Neither the Senate or the House bills address the Bureau of Land Management in the Interior Department’s planned move to Grand Junction, Colorado.

Vought highlighted another personnel change request the Senate isn’t agreeing to as well.

The administration asked for an extension to 2025 of the Title 42 hiring authority at the Environmental Protection Agency.

“The authority allows EPA to hire up to 50 world-renowned scientists and engineers at competitive, market-based salaries. The current authority expires at the end of fiscal 2020. The 2020 budget requested the authority be extended through fiscal 2025,” Vought wrote.
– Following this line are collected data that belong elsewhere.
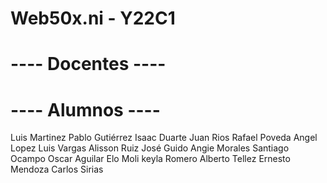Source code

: # Web50x.ni - Y22C1
# ---- Docentes ----

# ---- Alumnos ----
Luis Martinez
Pablo Gutiérrez
Isaac Duarte
Juan Rios 
Rafael Poveda
Angel Lopez
Luis Vargas
Alisson Ruiz
José Guido
Angie Morales
Santiago Ocampo
Oscar Aguilar
Elo Moli
keyla Romero
Alberto Tellez
Ernesto Mendoza
Carlos Sirias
IT modernization fund zeroed out

On the technology front, Vought expressed OMB’s displeasure over the Senate zeroing out the Technology Modernization Fund. The House approved $35 million, which is $115 million below the administration’s request.

Additionally, the Indian Service Service’s electronic health record (EHR) modernization effort also would receive $22 million less than the $25 million request.

On the other hand, Vought said the administration was pleased the Interior Department would receive the $12.5 million it requested to implement the NewPay technology modernization program.

The Senate also fully funds the administration’s request of $22 million for the National Archives and Records Administration’s electronic records archive program. It also gives the IRS its full request of $11.4 billion, which Vought said would accelerate the business systems modernization program and improve how the IRS interacts with taxpayers and tax professionals.